Still, I question the use of SAME partitioning prior to the second join...WHY?? The framework could still be inserting a hash partition on column B at runtime to meet the requirement of the join key, when the correct partitioning should really be reflected in the job design instead.
Regards,

Thanks for the reply.

Do you mean, i need to use the HASH partition explicitly rather than SAME in the JOIN2 ?

When the chek the DUMP_SCORE, it is internally placing the HASH.

What is the difference between using SAME Vs explicitly choosing the partition?

jwiles · Posted: Mon Sep 03, 2012 1:08 pm

Read this documentation about Same partitioning. You should then understand what Same partitioning does and how it differs from other partitioning.

Had partition insertion been disabled in your job or project, your second join would not have produced the results you required because your data would not have been partitioned correctly for that join operation.

Regards,

SURA · Posted: Wed Sep 05, 2012 8:03 pm

Sorry for the late reply.

Quote:

In theory YES I know how this will work, but I may confused &/ may not good enough understood the concept might be the reason!

In my view, first I made the Join1 as HASH partition and SORT the data for the SPECIFIC KEY for that JOIN1.

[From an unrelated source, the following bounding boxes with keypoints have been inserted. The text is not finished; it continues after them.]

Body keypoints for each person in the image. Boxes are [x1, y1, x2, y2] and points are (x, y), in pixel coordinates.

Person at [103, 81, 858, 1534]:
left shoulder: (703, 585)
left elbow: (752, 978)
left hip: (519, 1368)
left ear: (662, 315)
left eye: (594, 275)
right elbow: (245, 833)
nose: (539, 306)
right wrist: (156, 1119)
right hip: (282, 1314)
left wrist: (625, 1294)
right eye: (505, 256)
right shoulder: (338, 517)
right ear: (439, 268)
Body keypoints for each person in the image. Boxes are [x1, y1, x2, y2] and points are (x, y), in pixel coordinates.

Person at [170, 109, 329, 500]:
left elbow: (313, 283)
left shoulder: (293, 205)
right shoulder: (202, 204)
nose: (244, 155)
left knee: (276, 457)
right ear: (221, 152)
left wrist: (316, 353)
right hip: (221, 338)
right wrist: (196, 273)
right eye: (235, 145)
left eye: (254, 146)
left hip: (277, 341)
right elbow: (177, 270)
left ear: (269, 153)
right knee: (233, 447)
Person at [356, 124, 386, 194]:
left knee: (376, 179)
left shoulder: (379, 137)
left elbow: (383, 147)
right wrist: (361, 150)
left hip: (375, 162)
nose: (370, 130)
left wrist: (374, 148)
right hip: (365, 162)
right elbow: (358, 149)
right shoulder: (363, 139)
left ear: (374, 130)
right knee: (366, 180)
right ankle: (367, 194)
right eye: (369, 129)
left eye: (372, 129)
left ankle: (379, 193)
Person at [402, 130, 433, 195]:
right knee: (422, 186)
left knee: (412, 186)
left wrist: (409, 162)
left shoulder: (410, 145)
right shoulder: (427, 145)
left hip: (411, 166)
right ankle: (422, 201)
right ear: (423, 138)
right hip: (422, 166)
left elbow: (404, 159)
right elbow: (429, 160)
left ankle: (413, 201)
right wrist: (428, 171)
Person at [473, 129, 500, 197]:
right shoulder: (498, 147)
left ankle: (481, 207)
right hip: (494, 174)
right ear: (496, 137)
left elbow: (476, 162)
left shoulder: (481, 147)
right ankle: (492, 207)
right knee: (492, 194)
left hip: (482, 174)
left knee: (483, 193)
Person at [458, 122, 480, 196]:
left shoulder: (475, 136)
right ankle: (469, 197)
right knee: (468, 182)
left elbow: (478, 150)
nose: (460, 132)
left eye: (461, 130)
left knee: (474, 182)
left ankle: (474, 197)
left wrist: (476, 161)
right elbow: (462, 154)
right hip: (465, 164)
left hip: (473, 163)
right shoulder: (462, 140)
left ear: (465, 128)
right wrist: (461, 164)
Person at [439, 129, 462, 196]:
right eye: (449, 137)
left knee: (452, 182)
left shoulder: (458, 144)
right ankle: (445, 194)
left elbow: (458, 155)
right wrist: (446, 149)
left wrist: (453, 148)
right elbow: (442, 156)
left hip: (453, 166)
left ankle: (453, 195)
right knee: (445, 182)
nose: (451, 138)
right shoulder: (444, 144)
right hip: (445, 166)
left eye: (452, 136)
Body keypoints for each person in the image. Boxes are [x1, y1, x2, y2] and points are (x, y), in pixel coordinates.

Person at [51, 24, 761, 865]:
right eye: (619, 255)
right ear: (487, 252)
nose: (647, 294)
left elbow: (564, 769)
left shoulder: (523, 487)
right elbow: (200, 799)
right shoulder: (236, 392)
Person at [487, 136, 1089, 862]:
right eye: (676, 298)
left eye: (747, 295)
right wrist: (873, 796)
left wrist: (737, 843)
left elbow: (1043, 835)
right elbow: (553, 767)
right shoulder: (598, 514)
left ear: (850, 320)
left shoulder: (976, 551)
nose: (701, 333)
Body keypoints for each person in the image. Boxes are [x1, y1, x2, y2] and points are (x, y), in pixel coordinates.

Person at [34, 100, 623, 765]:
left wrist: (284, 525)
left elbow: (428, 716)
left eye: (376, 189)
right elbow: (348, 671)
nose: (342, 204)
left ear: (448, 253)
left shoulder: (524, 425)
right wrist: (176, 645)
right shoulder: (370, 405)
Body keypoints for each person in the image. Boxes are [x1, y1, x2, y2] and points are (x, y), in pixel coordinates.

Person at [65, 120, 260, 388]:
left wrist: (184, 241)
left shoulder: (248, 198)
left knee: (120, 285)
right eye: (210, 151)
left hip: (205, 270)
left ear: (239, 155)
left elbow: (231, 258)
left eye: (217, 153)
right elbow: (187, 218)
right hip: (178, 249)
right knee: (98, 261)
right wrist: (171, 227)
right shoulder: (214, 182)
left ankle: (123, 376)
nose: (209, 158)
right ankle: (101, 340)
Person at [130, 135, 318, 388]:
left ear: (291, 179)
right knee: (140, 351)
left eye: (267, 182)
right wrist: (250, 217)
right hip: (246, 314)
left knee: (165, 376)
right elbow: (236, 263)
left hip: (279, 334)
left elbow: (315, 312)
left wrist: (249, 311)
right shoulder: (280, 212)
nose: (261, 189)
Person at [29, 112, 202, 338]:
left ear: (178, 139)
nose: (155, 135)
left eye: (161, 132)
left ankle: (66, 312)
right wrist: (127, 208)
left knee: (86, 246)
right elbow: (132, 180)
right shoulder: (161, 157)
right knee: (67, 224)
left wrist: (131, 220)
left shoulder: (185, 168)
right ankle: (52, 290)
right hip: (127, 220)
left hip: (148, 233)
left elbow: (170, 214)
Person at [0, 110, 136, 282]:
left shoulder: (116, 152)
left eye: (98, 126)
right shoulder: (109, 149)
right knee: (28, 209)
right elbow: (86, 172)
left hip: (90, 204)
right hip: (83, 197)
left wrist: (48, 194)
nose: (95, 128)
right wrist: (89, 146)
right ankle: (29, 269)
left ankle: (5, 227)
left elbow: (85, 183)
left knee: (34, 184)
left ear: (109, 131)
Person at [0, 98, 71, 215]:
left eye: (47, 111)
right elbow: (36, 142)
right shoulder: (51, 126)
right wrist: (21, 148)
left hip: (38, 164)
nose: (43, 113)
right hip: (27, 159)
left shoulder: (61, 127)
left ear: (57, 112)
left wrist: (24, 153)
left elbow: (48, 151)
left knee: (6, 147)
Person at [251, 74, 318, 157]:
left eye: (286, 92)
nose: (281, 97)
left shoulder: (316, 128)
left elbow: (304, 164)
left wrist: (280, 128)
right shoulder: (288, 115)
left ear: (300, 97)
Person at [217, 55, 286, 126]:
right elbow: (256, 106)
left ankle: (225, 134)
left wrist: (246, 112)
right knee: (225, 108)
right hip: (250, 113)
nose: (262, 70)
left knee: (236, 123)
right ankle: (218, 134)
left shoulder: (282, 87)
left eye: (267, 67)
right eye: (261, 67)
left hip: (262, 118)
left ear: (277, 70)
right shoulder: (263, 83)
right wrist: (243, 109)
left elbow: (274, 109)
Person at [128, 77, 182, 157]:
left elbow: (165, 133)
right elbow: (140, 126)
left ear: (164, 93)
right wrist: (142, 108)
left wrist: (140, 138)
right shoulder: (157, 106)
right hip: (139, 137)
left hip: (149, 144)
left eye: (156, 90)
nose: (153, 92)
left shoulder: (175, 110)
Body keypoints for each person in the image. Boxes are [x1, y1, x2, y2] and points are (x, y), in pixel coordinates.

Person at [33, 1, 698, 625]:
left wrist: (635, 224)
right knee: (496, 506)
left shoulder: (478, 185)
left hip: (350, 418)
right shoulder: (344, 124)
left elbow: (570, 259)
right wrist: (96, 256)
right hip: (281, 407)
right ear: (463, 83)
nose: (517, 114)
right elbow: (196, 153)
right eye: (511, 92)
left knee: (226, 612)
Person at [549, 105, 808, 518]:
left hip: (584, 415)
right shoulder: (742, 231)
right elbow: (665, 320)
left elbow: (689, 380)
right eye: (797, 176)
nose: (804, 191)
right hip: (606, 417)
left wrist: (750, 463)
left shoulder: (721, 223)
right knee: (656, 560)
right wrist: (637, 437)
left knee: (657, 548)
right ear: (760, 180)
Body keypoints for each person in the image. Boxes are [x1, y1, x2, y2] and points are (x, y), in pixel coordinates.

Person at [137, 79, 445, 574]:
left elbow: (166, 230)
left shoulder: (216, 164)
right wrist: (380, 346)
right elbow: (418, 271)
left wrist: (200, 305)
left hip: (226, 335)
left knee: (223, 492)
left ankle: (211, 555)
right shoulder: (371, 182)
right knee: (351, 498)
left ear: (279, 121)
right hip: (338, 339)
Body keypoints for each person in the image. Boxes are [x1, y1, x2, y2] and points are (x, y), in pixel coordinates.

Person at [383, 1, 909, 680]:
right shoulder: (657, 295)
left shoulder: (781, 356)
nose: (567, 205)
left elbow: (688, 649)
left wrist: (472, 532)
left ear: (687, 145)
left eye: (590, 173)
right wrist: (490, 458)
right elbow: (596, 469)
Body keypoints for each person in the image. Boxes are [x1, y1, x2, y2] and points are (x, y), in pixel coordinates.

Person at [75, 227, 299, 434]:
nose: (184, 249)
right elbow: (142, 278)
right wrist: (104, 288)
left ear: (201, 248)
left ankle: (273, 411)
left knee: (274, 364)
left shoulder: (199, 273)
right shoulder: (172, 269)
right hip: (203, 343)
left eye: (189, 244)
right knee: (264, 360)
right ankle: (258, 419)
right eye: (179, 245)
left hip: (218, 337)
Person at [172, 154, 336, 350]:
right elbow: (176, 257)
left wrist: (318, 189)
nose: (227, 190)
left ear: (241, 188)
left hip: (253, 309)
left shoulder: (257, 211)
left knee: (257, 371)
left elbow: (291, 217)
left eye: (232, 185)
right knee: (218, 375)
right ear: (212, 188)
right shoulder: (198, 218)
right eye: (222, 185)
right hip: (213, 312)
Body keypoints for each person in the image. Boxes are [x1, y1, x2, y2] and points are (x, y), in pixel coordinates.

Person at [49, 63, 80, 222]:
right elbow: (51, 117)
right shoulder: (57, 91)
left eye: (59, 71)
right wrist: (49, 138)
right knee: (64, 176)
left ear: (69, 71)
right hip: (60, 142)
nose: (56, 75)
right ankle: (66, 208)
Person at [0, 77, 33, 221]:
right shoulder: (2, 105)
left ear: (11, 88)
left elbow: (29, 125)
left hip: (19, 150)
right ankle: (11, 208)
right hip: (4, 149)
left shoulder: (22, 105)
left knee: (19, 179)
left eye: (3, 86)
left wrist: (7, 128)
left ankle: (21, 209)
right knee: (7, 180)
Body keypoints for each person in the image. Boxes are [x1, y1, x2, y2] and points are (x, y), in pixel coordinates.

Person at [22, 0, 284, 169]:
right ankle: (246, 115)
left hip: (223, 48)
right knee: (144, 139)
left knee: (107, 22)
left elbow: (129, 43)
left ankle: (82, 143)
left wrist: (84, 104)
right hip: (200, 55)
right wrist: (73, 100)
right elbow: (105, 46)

My understanding -->was<--, if I use the SAME PARTITION in the JON2, then DATASTAGE will do the HASH partition (which i chose in the previous join) based on the new KEY what i am going to choose for JOIN2.

Quote:

Same partitioner

The stage using the data set as input performs no repartitioning and takes as input the partitions output by the preceding stage. With this partitioning method, records stay on the same processing node; that is, they are not redistributed. Same is the fastest partitioning method. This is normally the method InfoSphere® DataStage® uses when passing data between stages in your job

Does it mean, If the KEY column is going to be same for the downstream STAGE, should use the SAME Partition?

jwiles · Posted: Wed Sep 05, 2012 10:07 pm

You CAN use same partitioning, but you don't have to. You could leave it as Auto instead and DataStage would more than likely not repartition the data because it already meets the needs of the downstream stage.

Regards,

SURA · Posted: Wed Sep 05, 2012 10:57 pm

Thanks James. Now i understood.

But the thread was initiated to know, why data was not written in all the nodes?

Quote:

Hash partitioning does not necessarily result in an even distribution of data between partitions.

Dose it mean, it may not even write a single row in one more nodes?

jwiles · Posted: Wed Sep 05, 2012 11:02 pm

This question was already answered earlier in the thread:

Quote:

Posted: Thu Aug 30, 2012 7:03 am
A key-based partitioning algorithm doesn't guarantee that data will be evenly distributed among the partitions or that data will be sent to all partitions. It merely guarantees that all records with containing the same (identical) value for a key will be sent to the same partition.

Regards,